I&T Today: What role do you feel crowdfunding platforms play in the development of new technologies?
Lisa DeLuca: I’ve done a couple Kickstarter campaigns. I love crowdfunding. I think it just opens up the doors for so many people to share their ideas in a way that we never would’ve known how to do before. For me, I had always wanted to write a children’s book. I’d also always wanted to start my own business. So when I found out about Kickstarter, I started researching all the types of projects that were on there, and at the same time I’m researching what it’s like to write and publish your own book, and it’s really expensive.
So I’m like, “Why not raise the money ahead of time through a Kickstarter campaign just to see if there’s interest in it?” It’s almost supply and demand; see how people are going to react to your idea and then together, you bring it to market. You’ve got these people that are really your champions for success. They want to see you bring whatever it is you want to market. I think it’s a really powerful thing. I can’t say enough good things about crowdfunding.
I&T Today: Do you have any one invention that you feel should’ve received a patent, but didn’t?
Lisa DeLuca: I can’t believe no one’s ever asked me that. I don’t know. I would have to go and look and see which have not gone through. I’ve filed over 600 patents and, to date, I have over 400 that have been granted. So, I haven’t really been following the ones that haven’t gotten through the process. Maybe that’s part of being prolific, I don’t get upset if one doesn’t make it through.
I&T Today: How did you overcome IBM’s 100 Patent Plateau?

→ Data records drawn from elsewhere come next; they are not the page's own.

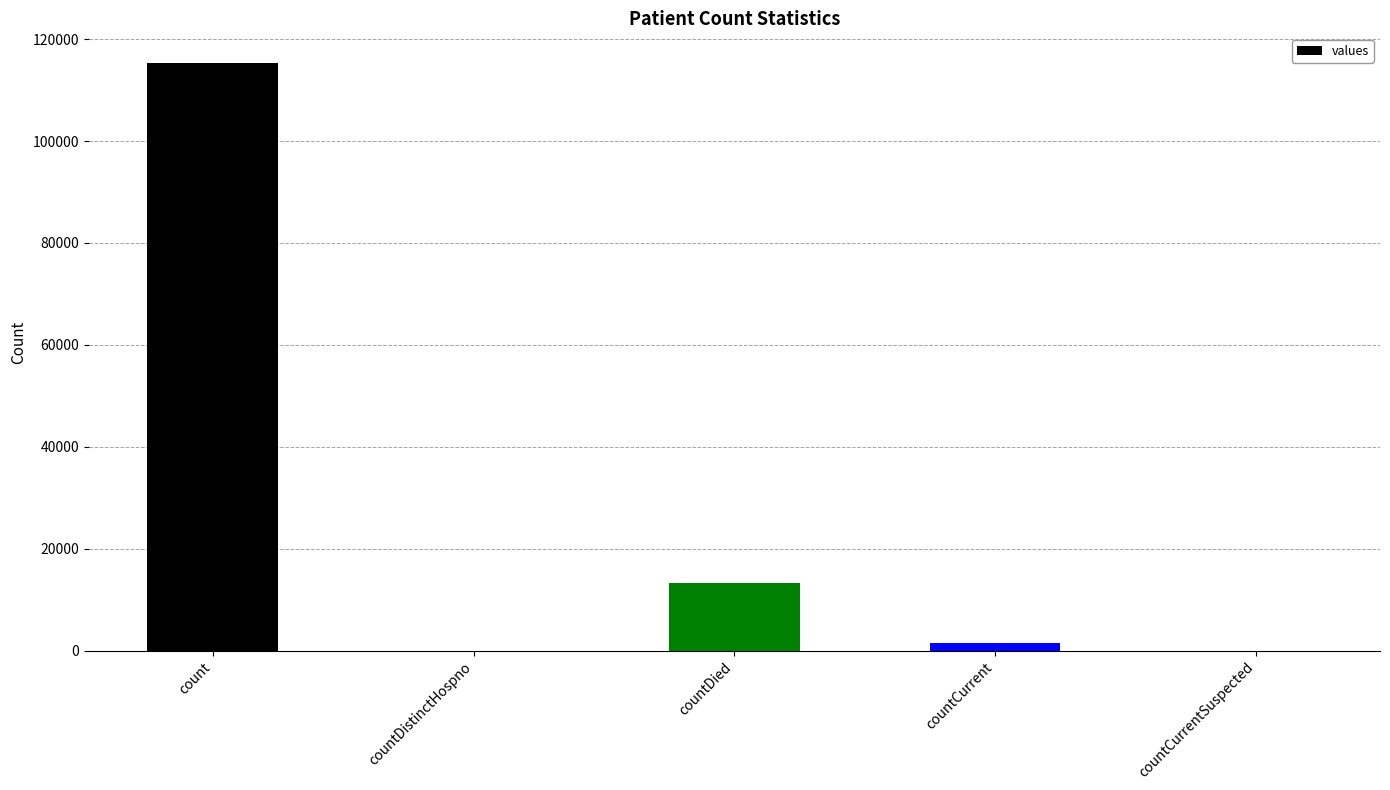

How many data points does each series have?

5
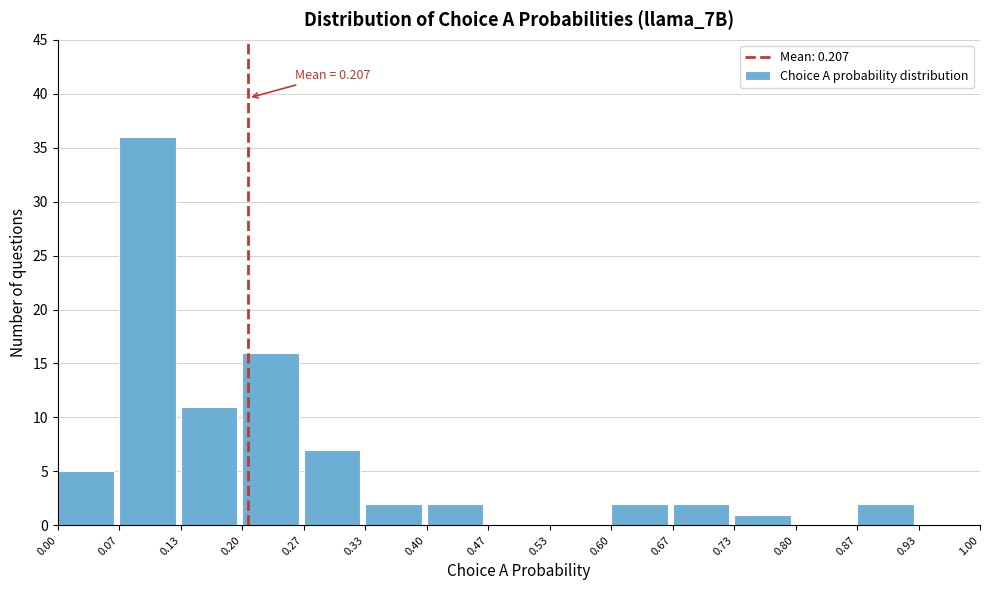

Which range on the x-axis has the tallest bar?

0.07 to 0.13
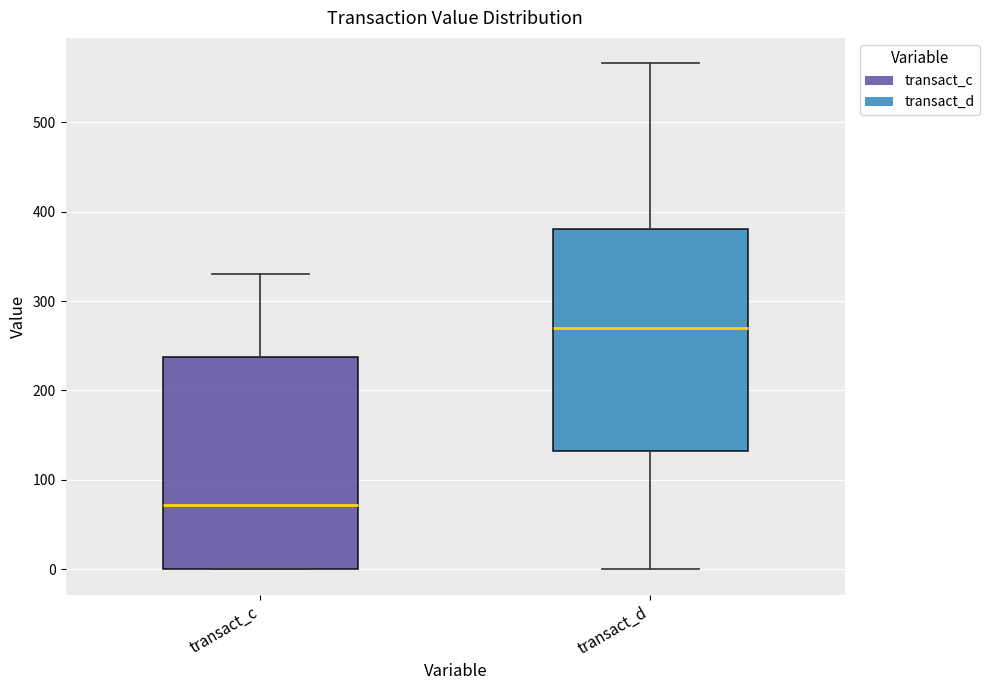

Where does the upper whisker of the box for transact_c end on the y-axis? The values are not printed on the chart, so give them approximately, as read against the axis.

330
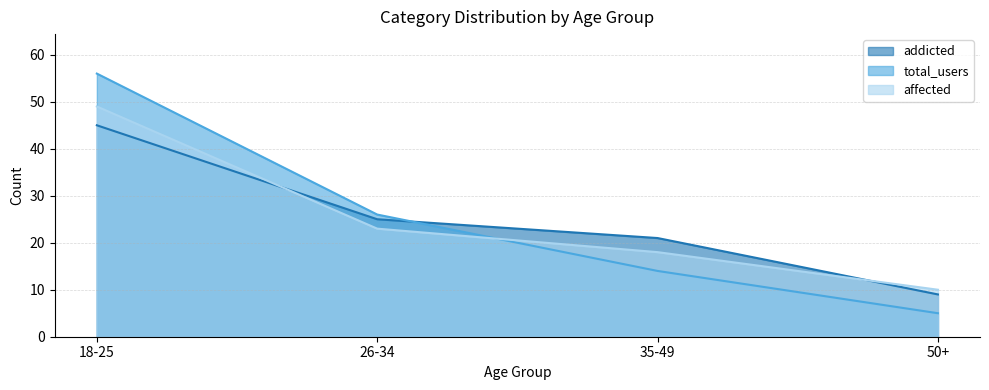

What is the difference between the maximum and minimum values in the addicted series?

36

Lisa DeLuca: Every four patents makes a plateau within IBM, sometimes it’s less. So I had always set my goal on 100; it just seemed like a good goal to have. I reached out to other IBM-ers and to our IP law department to see how many people had done it. It was only about 14 people when I asked, but this is in the history of the whole company. So I thought that was a really cool milestone to set for myself.
Then when it happened, I kind of expected it to be well-known that I reached my 100th plateau, but since it’s an internal process, no one was really keeping track of the 100. I reached out and said, “Hey, have any other females ever gotten to 100?” And they did some research and got back to me, and sure enough, I was the first one. It was just a really cool feeling to set a goal for myself and have it come through. It feels weird to talk about, like I’m bragging. I hope more women do it. I’m encouraging more women to get up there and challenge me.
I&T Today: How do you bring STEM and awareness of innovation into the lives of your kids?
Lisa DeLuca: I think that’s why I really wanted to do the kids book. My first one was called, A Robot Story: Learn to Count to Ten in Binary. It’s all about twin boy robots, and their mom teaches them how to count to 10 in binary. That one I wrote with my kids and tried to get them excited about technology at an early age.
Then I also backed a lot of Kickstarter projects. Speaking of crowdfunding, the Cubetto is really cool. It’s just this little robot that you can program to move straight, left, or right. It makes it very simple for young kids to learn programming.
So, playing those kinds of games with them and just trying to make technology fun, because I don’t want to push it on them. They can’t read yet, so I can’t go too deep into the technology, but at the same time I want them to feel passionate about what I do, too. I use inventing a lot throughout our lives, like, “Oh, you invented something.” It’s a verb that’s become a term they use in their day-to-day. “Mom, look what I invented today.” It’s a really fun way for them to think that they came up with something new, or to start thinking in that mindset, that they hadn’t seen it anywhere before, so it must be an invention.